» Problem description: Say how many lines of the entries below contain the string "スパルタン". Case counts, and the answer is only the number.

» Material for this task:
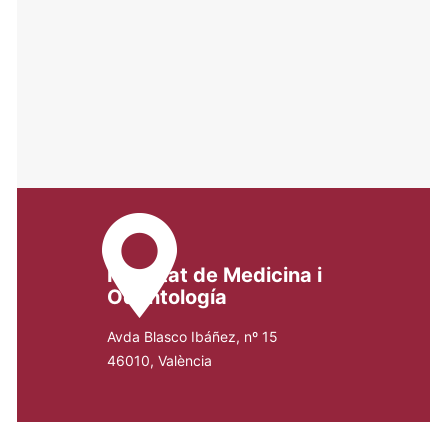
Facultat de Medicina i
Odontología
Avda Blasco Ibáñez, nº 15
46010, València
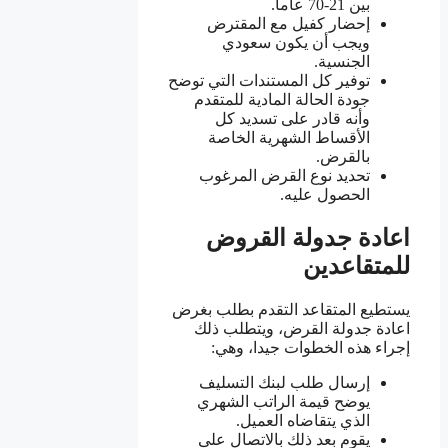
بين 21-70 عاما.
إحضار كفيل مع المقترض
ويجب أن يكون سعودي
الجنسية.
توفير كل المستندات التي توضح
جودة الحالة المادية للمتقدم
وأنه قادر على تسديد كل
الأقساط الشهرية الخاصة
بالقرض.
تحديد نوع القرض المرغوب
الحصول عليه.
اعادة جدولة القروض
للمتقاعدين
يستطيع المتقاعد التقدم بطلب بغرض
اعادة جدولة القرض، ويتطلب ذلك
إجراء هذه الخطوات جيدا، وهي:
إرسال طلب لبنك التسليف
يوضح قيمة الراتب الشهري
الذي يتقاضاه العميل.
يقوم بعد ذلك بالاتصال على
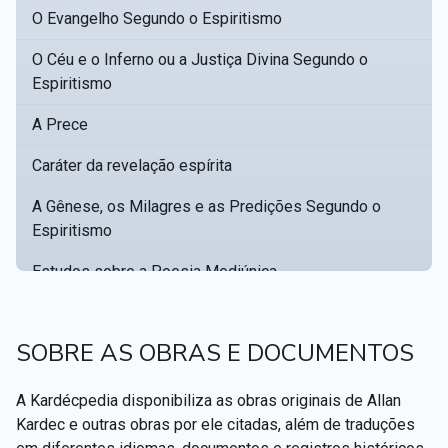
O Evangelho Segundo o Espiritismo
O Céu e o Inferno ou a Justiça Divina Segundo o
Espiritismo
A Prece
Caráter da revelação espírita
A Gênese, os Milagres e as Predições Segundo o
Espiritismo
Estudos sobre a Poesia Mediúnica
Catálogo racional de obras para se fundar uma
▸
biblioteca espírita
SOBRE AS OBRAS E DOCUMENTOS
Obras Póstumas de Allan Kardec
A Kardécpedia disponibiliza as obras originais de Allan
Hippolyte Léon Denizard Rivail
▸
Kardec e outras obras por ele citadas, além de traduções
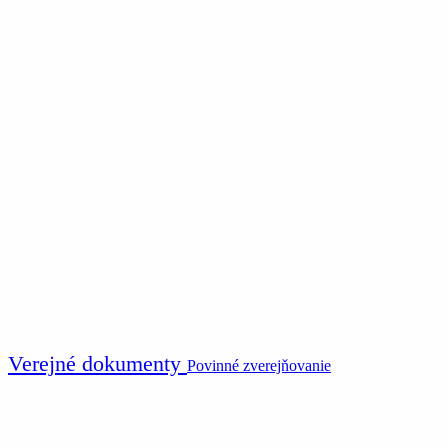
Verejné dokumenty
Povinné zverejňovanie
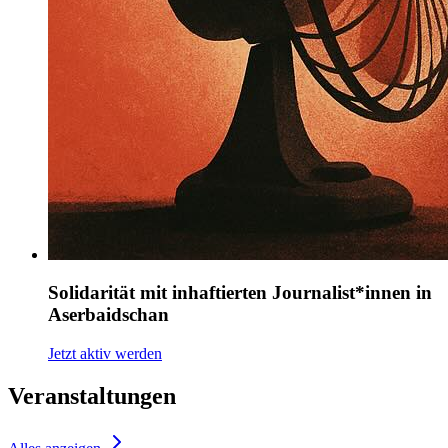
Solidarität mit inhaftierten Journalist*innen in
Aserbaidschan
Jetzt aktiv werden
Veranstaltungen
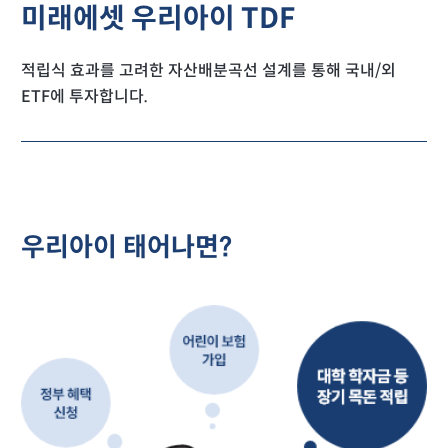
미래에셋 우리아이 TDF
적립식 효과를 고려한 자산배분곡선 설계를 통해 국내/외
ETF에 투자합니다.
우리아이 태어나면?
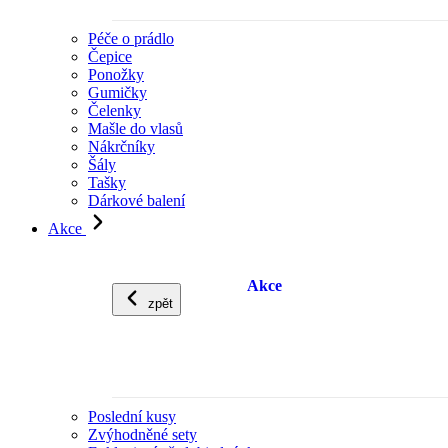
Péče o prádlo
Čepice
Ponožky
Gumičky
Čelenky
Mašle do vlasů
Nákrčníky
Šály
Tašky
Dárkové balení
Akce
Akce
zpět
Poslední kusy
Zvýhodněné sety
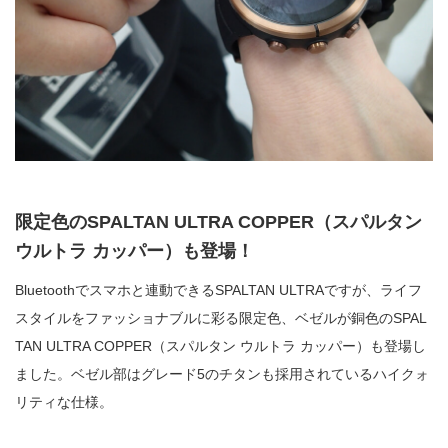
限定色のSPALTAN ULTRA COPPER（スパルタン
ウルトラ カッパー）も登場！
Bluetoothでスマホと連動できるSPALTAN ULTRAですが、ライフ
スタイルをファッショナブルに彩る限定色、ベゼルが銅色のSPAL
TAN ULTRA COPPER（スパルタン ウルトラ カッパー）も登場し
ました。ベゼル部はグレード5のチタンも採用されているハイクォ
リティな仕様。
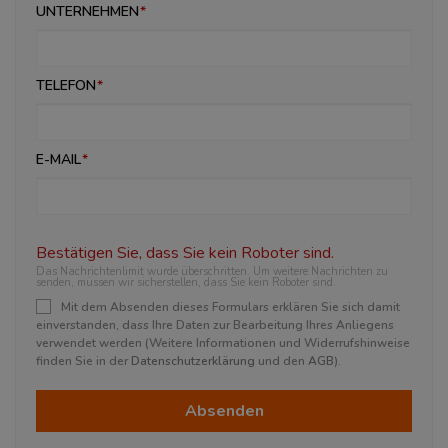
UNTERNEHMEN
TELEFON
E-MAIL
Bestätigen Sie, dass Sie kein Roboter sind.
Das Nachrichtenlimit wurde überschritten. Um weitere Nachrichten zu
senden, müssen wir sicherstellen, dass Sie kein Roboter sind.
Mit dem Absenden dieses Formulars erklären Sie sich damit
einverstanden, dass Ihre Daten zur Bearbeitung Ihres Anliegens
verwendet werden (Weitere Informationen und Widerrufshinweise
finden Sie in der
Datenschutzerklärung
und den
AGB
).
Absenden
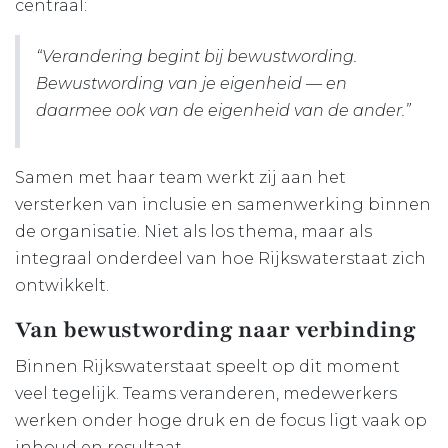
centraal:
“Verandering begint bij bewustwording.
Bewustwording van je eigenheid — en
daarmee ook van de eigenheid van de ander.”
Samen met haar team werkt zij aan het
versterken van inclusie en samenwerking binnen
de organisatie. Niet als los thema, maar als
integraal onderdeel van hoe Rijkswaterstaat zich
ontwikkelt.
Van bewustwording naar verbinding
Binnen Rijkswaterstaat speelt op dit moment
veel tegelijk. Teams veranderen, medewerkers
werken onder hoge druk en de focus ligt vaak op
inhoud en resultaat.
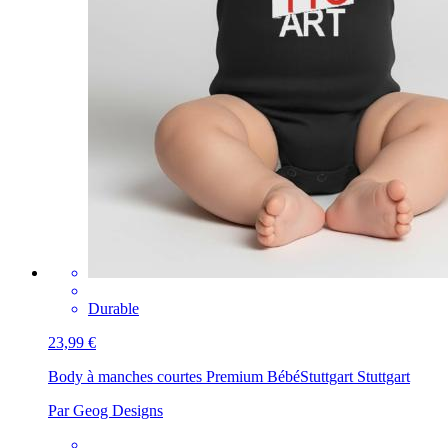
Durable
23,99 €
Body à manches courtes Premium Bébé
Stuttgart Stuttgart
Par Geog Designs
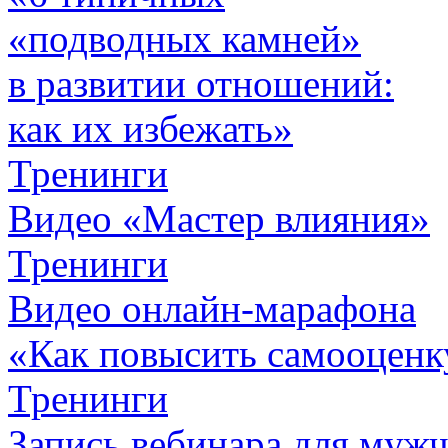
«подводных камней»
в развитии отношений:
как их избежать»
Тренинги
Видео «Мастер влияния»
Тренинги
Видео онлайн-марафона
«Как повысить самооценк
Тренинги
Запись вебинара для муж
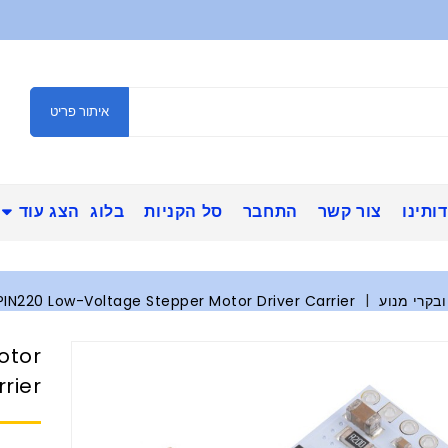
איתור פריט
ותינו
צור קשר
התחבר
סל הקניות
בלוג
הצג עוד
ובקרי מנוע
IN220 Low-Voltage Stepper Motor Driver Carrier
otor
rrier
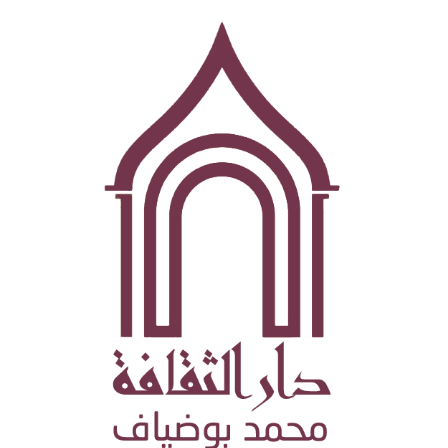
تجاوز
إلى
المحتوى
الرئيسي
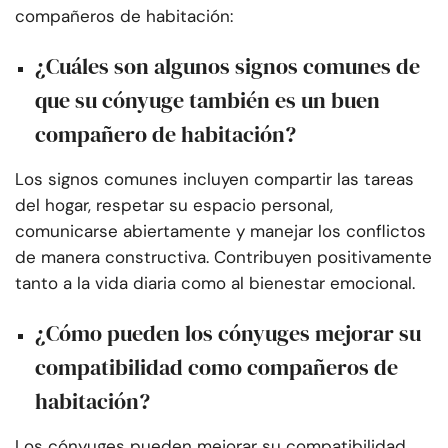
compañeros de habitación:
¿Cuáles son algunos signos comunes de
que su cónyuge también es un buen
compañero de habitación?
Los signos comunes incluyen compartir las tareas
del hogar, respetar su espacio personal,
comunicarse abiertamente y manejar los conflictos
de manera constructiva. Contribuyen positivamente
tanto a la vida diaria como al bienestar emocional.
¿Cómo pueden los cónyuges mejorar su
compatibilidad como compañeros de
habitación?
Los cónyuges pueden mejorar su compatibilidad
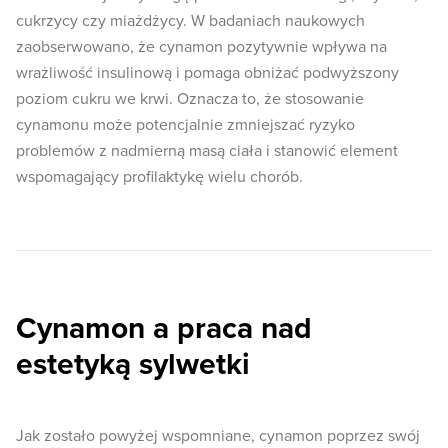
cukrzycy czy miażdżycy. W badaniach naukowych
zaobserwowano, że cynamon pozytywnie wpływa na
wrażliwość insulinową i pomaga obniżać podwyższony
poziom cukru we krwi. Oznacza to, że stosowanie
cynamonu może potencjalnie zmniejszać ryzyko
problemów z nadmierną masą ciała i stanowić element
wspomagający profilaktykę wielu chorób.
Cynamon a praca nad
estetyką sylwetki
Jak zostało powyżej wspomniane, cynamon poprzez swój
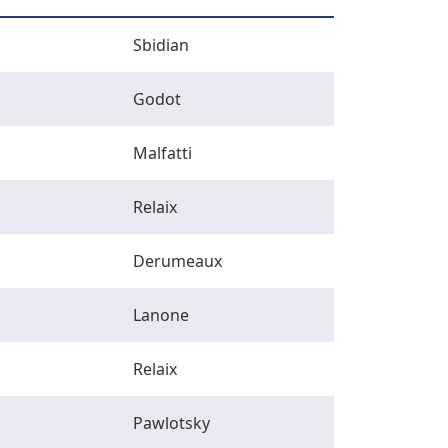
Sbidian
Godot
Malfatti
Relaix
Derumeaux
Lanone
Relaix
Pawlotsky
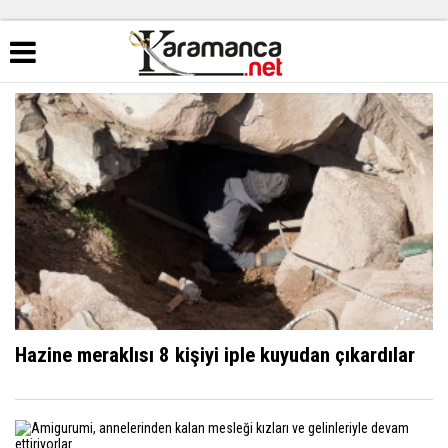
Hazine meraklısı 8 kişiyi iple kuyudan çıkardılar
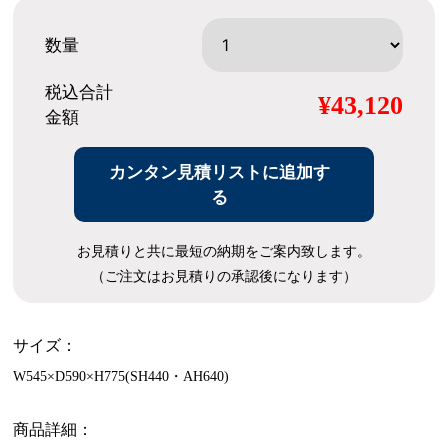
数量
税込合計
¥43,120
金額
カンタン見積リストに追加す
る
お見積りと共に最短の納期をご案内致します。
（ご注文はお見積りの承認後になります）
サイズ：
W545×D590×H775(SH440・AH640)
商品詳細：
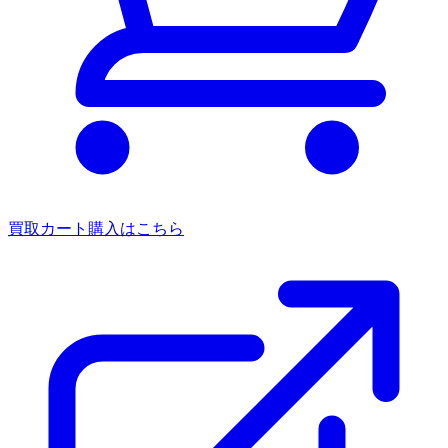
買取カート
購入はこちら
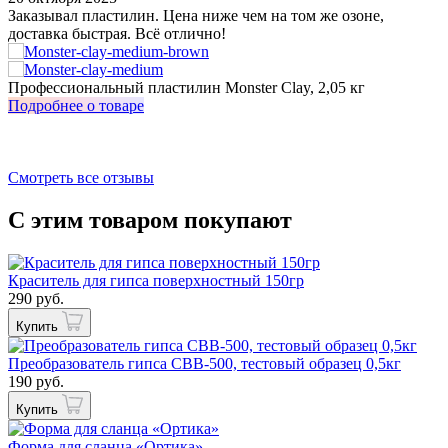
Заказывал пластилин. Цена ниже чем на том же озоне,
У
доставка быстрая. Всё отлично!
о
з
Профессиональный пластилин Monster Clay, 2,05 кг
И
Подробнее о товаре
П
Смотреть все отзывы
С этим товаром покупают
Краситель для гипса поверхностный 150гр
290 руб.
Купить
Преобразователь гипса СВВ-500, тестовый образец 0,5кг
190 руб.
Купить
Форма для сланца «Ортика»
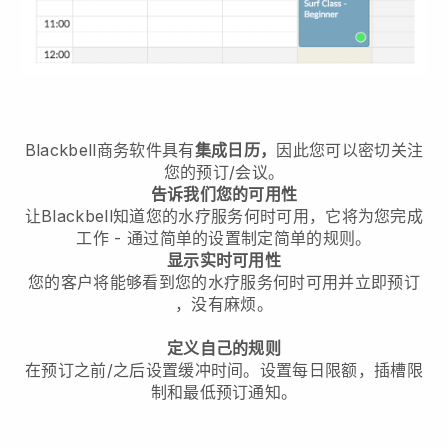
Blackbell
商务软件具有
集成日历，
因此您可以密切关注
您的预订/会议。
告诉我们您的可用性
让Blackbell知道您的水疗服务何时可用，它将为您完成
工作
- 通过简单的设置制定简单的规则。
显示实时可用性
您的客户将能够看到您的水疗服务何时可用并立即预订
，没有麻烦。
定义自己的规则
在预订之前/之后设置缓冲时间。设置每日限额，插槽限
制和最低预订通知。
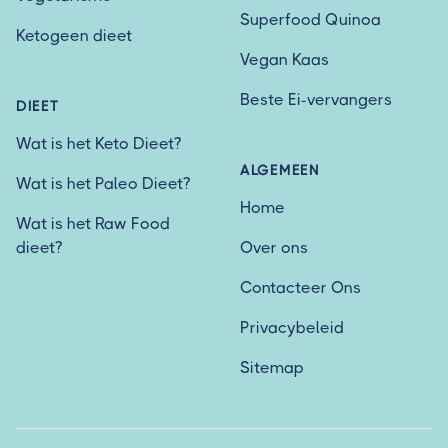
Superfood Quinoa
Ketogeen dieet
Vegan Kaas
Beste Ei-vervangers
DIEET
Wat is het Keto Dieet?
ALGEMEEN
Wat is het Paleo Dieet?
Home
Wat is het Raw Food
dieet?
Over ons
Contacteer Ons
Privacybeleid
Sitemap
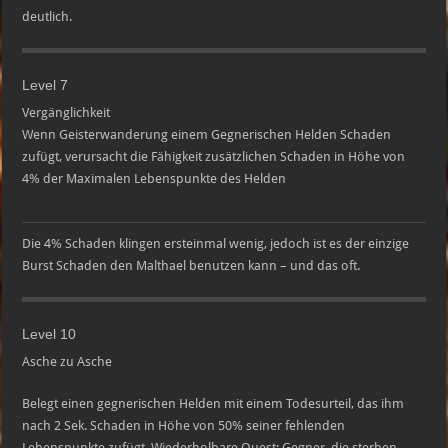
deutlich.
Level 7
Vergänglichkeit
Wenn Geisterwanderung einem Gegnerischen Helden Schaden
zufügt, verursacht die Fähigkeit zusätzlichen Schaden in Höhe von
4% der Maximalen Lebenspunkte des Helden
Die 4% Schaden klingen ersteinmal wenig, jedoch ist es der einzige
Burst Schaden den Malthael benutzen kann – und das oft.
Level 10
Asche zu Asche
Belegt einen gegnerischen Helden mit einem Todesurteil, das ihm
nach 2 Sek. Schaden in Höhe von 50% seiner fehlenden
Lebenspunkte zufügt. Wiederholbare Quest: Gegner, die sterben,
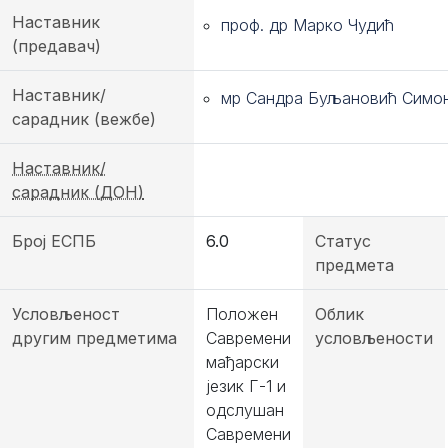
Наставник
проф. др Марко Чудић
(предавач)
Наставник/
мр Сандра Буљановић Симо
сарадник (вежбе)
Наставник/
сарадник (ДОН)
Број ЕСПБ
6.0
Статус
предмета
Условљеност
Положен
Облик
другим предметима
Савремени
условљености
мађарски
језик Г-1 и
одслушан
Савремени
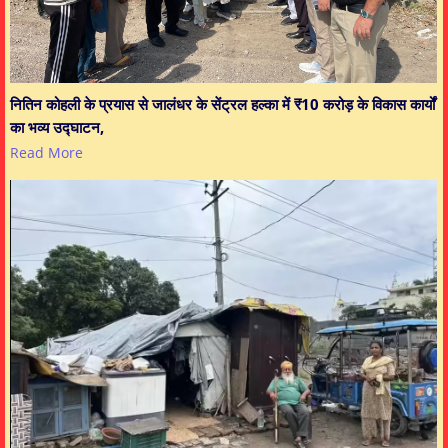
नितिन कोहली के प्रयास से जालंधर के सेंट्रल हल्का में ₹10 करोड़ के विकास कार्यों
का भव्य उद्घाटन,
Read More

» Final answer: 2